New Census Bureau Portrait Of the American Landscape

Immigrant populations and divorce are on rise; income is falling

HERE'S the real state of the union: Divorce is up, incomes are flat, and about 15 percent of Americans have no health insurance. US residents are more likely to have been born in a foreign country, but less likely to move from state to state. People are living in older homes - but they're taking better care of them than they used to.

All these facts are taken from a just-released Census Bureau report on the demographics of the United States in 1996. The study, meant to update important trends in the nation's population, stands in pithy contrast to the generalities about US life that too often pass for Washington political discourse.

Among the most significant findings:

Divorce. The number of US residents who are currently divorced has more than quadrupled since 1970, from about 4 million to 17 million. Divorced people now make up 39 percent of the country's adult population, up from 28 percent 26 years ago.

Meanwhile, the age at which Americans typically get married for the first time continues to creep upward. The median age of marriage for men was 26.7 in 1994; for women, it was 24.5. That's an increase of more than three years since 1975.

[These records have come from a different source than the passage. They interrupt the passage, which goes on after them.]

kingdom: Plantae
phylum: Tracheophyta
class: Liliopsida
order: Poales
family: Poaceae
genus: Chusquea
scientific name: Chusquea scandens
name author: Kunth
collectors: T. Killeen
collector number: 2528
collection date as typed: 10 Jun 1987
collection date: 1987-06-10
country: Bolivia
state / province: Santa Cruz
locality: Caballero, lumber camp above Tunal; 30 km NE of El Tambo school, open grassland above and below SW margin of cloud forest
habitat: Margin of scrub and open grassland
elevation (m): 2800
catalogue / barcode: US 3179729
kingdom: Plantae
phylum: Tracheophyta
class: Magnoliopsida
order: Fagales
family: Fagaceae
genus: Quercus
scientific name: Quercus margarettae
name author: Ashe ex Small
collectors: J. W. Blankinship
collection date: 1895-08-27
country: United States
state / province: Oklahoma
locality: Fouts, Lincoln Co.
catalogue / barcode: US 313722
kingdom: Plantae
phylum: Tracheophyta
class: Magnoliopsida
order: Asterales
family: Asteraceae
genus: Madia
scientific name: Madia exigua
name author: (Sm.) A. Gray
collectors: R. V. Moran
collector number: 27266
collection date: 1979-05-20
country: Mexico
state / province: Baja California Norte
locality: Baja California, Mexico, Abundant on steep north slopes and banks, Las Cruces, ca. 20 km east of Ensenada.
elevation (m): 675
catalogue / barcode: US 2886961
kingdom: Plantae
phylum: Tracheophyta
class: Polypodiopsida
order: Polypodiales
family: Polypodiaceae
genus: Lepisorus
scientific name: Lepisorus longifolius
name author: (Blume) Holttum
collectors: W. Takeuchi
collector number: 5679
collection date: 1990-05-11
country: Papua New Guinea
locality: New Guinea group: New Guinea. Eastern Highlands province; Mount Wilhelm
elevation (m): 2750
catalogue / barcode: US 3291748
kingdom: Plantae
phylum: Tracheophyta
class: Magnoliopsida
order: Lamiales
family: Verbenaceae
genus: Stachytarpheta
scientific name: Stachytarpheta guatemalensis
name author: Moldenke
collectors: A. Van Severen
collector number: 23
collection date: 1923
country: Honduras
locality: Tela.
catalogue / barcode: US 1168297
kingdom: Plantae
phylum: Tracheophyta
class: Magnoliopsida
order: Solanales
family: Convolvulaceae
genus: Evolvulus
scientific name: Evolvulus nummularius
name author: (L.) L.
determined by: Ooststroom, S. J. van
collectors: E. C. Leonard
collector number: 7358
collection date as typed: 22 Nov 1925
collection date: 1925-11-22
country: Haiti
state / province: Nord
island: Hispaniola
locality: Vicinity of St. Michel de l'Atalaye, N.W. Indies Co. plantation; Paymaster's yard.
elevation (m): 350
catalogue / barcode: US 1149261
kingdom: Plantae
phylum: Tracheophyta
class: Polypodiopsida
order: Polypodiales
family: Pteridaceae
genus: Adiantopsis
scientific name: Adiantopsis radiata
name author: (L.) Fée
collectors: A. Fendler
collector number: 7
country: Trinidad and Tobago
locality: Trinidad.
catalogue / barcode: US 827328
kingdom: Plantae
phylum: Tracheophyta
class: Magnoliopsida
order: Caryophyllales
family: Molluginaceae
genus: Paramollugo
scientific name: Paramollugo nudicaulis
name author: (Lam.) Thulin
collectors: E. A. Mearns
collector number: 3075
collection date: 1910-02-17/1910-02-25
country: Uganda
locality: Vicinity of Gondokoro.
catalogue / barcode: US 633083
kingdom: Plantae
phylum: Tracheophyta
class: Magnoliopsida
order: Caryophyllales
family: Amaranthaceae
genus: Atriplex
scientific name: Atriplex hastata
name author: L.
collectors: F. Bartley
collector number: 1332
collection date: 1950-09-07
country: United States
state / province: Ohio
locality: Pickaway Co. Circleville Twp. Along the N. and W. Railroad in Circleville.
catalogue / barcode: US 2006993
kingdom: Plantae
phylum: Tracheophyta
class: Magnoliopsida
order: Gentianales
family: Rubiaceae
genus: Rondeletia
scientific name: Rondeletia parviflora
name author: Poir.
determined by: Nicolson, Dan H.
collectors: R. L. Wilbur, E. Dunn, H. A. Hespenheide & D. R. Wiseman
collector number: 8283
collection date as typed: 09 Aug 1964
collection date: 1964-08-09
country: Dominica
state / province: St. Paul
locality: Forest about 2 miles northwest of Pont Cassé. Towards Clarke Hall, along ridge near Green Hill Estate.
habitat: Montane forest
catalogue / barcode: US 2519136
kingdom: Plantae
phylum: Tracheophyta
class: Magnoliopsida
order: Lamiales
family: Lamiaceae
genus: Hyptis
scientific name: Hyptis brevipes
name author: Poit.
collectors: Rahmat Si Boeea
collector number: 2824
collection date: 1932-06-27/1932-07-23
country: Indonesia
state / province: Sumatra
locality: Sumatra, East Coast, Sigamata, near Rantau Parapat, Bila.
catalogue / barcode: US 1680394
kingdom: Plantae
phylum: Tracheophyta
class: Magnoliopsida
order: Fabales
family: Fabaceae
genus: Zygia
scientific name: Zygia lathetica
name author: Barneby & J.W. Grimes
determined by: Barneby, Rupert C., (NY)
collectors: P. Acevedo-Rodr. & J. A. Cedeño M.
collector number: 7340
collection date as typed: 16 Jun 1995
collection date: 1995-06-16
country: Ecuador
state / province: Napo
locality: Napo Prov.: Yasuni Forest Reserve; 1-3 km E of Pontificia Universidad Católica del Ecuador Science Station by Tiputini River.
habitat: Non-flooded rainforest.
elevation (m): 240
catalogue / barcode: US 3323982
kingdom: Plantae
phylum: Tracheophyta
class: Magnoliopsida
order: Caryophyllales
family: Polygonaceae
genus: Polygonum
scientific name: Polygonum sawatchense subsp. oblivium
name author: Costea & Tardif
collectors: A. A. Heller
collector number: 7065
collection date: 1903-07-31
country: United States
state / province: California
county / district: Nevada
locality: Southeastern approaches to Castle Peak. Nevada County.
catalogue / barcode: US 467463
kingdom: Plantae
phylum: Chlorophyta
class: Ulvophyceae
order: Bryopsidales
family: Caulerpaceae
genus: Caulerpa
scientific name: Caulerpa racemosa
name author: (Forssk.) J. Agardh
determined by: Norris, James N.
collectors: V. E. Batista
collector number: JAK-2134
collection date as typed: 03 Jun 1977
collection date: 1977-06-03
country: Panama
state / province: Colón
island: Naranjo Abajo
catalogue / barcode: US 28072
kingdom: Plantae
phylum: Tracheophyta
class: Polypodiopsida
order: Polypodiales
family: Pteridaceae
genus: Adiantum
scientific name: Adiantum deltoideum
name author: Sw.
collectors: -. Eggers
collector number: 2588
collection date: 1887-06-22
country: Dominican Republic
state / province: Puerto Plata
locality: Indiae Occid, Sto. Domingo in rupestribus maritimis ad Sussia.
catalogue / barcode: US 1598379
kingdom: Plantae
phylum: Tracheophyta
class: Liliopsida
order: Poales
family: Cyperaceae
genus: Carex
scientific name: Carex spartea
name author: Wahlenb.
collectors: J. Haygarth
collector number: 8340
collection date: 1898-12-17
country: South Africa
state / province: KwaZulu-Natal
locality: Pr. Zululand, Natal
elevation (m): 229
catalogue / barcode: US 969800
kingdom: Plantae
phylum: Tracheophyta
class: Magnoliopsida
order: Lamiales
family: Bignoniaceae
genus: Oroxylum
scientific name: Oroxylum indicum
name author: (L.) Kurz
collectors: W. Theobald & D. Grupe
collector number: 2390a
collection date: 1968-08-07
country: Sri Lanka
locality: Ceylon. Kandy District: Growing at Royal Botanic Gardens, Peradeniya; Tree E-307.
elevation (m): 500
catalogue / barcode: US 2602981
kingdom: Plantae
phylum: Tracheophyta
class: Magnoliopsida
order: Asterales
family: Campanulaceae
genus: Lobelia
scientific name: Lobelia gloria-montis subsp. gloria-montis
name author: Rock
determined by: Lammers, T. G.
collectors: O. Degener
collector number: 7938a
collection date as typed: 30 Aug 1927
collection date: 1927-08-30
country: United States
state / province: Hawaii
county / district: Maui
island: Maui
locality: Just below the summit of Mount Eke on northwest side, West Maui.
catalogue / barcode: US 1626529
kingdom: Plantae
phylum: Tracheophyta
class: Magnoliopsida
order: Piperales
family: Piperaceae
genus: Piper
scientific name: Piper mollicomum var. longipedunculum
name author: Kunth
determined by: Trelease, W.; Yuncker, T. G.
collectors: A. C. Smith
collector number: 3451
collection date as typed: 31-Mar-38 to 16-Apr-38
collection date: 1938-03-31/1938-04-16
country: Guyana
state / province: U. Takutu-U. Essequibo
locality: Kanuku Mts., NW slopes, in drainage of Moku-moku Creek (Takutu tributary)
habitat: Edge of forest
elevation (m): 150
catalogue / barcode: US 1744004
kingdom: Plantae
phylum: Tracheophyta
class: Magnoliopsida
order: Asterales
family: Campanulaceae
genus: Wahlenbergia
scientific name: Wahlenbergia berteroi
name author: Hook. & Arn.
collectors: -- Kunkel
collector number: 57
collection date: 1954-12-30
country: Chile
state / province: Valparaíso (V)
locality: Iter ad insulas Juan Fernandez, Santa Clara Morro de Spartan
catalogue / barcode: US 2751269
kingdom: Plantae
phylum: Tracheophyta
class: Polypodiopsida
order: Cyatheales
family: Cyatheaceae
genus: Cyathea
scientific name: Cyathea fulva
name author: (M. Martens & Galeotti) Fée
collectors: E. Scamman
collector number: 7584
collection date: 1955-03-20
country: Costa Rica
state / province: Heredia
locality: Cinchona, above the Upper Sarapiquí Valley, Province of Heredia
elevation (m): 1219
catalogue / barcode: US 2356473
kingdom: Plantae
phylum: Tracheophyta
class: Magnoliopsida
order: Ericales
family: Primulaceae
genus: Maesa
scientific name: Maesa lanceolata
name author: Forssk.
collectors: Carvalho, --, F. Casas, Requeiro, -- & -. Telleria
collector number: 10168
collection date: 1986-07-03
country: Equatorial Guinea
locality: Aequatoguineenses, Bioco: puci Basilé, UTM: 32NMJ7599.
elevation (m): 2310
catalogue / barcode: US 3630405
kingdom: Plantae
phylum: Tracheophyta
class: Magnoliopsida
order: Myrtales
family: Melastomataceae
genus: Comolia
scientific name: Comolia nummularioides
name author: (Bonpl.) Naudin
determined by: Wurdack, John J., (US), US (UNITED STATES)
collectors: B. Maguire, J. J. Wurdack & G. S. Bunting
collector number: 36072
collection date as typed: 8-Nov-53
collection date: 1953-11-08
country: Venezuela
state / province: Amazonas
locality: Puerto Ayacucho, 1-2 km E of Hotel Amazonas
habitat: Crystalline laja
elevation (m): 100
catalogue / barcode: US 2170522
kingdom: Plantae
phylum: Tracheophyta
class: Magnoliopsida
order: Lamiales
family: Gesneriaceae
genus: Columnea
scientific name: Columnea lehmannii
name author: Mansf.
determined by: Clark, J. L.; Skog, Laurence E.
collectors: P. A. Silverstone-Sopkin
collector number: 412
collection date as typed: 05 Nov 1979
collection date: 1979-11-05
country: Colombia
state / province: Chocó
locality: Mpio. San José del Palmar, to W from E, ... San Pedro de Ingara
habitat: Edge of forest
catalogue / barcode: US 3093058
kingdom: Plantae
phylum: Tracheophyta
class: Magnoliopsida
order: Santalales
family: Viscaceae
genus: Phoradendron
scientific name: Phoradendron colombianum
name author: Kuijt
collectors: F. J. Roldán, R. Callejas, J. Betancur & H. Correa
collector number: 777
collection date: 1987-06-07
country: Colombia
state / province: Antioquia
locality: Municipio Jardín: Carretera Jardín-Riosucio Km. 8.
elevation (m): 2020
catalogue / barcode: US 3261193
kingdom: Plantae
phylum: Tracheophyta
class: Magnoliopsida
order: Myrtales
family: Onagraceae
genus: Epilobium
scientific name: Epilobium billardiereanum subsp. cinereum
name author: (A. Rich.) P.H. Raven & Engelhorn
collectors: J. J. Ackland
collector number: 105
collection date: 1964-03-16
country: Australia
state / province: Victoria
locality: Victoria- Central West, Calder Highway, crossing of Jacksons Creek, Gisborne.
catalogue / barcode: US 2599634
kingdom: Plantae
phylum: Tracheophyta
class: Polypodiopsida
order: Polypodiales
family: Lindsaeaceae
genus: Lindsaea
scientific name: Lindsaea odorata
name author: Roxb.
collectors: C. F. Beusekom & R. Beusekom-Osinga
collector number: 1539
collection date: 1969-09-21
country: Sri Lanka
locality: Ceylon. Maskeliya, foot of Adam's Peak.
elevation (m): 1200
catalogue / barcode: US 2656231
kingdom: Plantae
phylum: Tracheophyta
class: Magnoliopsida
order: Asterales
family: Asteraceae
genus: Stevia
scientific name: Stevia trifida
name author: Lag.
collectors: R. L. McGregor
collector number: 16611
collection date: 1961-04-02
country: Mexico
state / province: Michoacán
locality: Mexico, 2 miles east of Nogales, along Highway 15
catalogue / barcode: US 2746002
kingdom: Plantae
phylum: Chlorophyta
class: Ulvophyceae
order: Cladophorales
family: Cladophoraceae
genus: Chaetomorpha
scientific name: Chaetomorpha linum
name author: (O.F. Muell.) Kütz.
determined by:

Income. At $32,264, median household income for 1994 (the latest figure used in the study) is virtually the same as in 1993. The overall trend, however, has been downward; in 1989, income was about $2,200 higher than today.

Some parts of the country are faring better than others. The South, for instance, still has the lowest median income of any region of the nation, at $30,021. The West is highest, at $34,452. But Southern incomes are increasing. They jumped an estimated 3 percent between 1993 and 1994.

Health insurance. About 15 percent of the population - 40 million people - did not have any type of health insurance in 1994. Not surprising, the poor were much less likely to have such coverage: About 30 percent of those living in poverty weren't covered by a health plan.

Sixteen percent of full-time workers didn't have health insurance, as opposed to 20 percent of part-time employees.

The Foreign-born. People born in another country now make up 9 percent of the American population. That's the highest figure since World War II. As recently as 1970, only 5 percent of US residents had been born in another land. But it's far from the highest percentage this century. In 1910, 15 percent of the US population was foreign-born.

Hispanics are the largest immigrant group, accounting for 46 percent of those born elsewhere. California has the most immigrants of any state at 8 million, almost one-third of the total for the whole country. New York is the state with the second-highest number, at 3 million; and Florida is third, with 2 million.

Mobility. US residents aren't loading up their possessions and moving from place to place as often as they did in the mid-1980s. Between March 1993 and March 1994, 43 million Americans moved - about 17 percent of the population. By contrast, in 1983-84, 20 percent of the country's residents changed households, according to Census Bureau figures.

Not that most of those movers went very far. Fully 62 percent of movers changed residences within the same county. Only about 7 million people pulled up roots and went to another state.

Housing. The US homeownership rate was largely unchanged in 1994, with about 64 percent of American residents occupying a housing unit they owned. Typically, those houses, condominiums, and co-ops are older than they used to be - the median age of US housing units is 28 years, according to the latest figures, an increase of six years since 1973.

But US housing may be in better condition than in the past. Housing units are more likely to have complete kitchens, central plumbing and heat, and central air-conditioning than they were in 1973.

Only 4 percent now have peeling paint, compared with 5 percent 26 years ago. Five percent have open cracks, as opposed to 6 percent in 1973.

Child care: For many employed Americans, the care of young children remains a significant concern. Almost 10 million US kids under 5 need supervision while their mothers are at work, according to the Census Bureau.

About 40 percent of these children are cared for by relatives. Some 30 percent go to organized nursery schools or preschools. The average cost of US child care was $74 a week in 1993.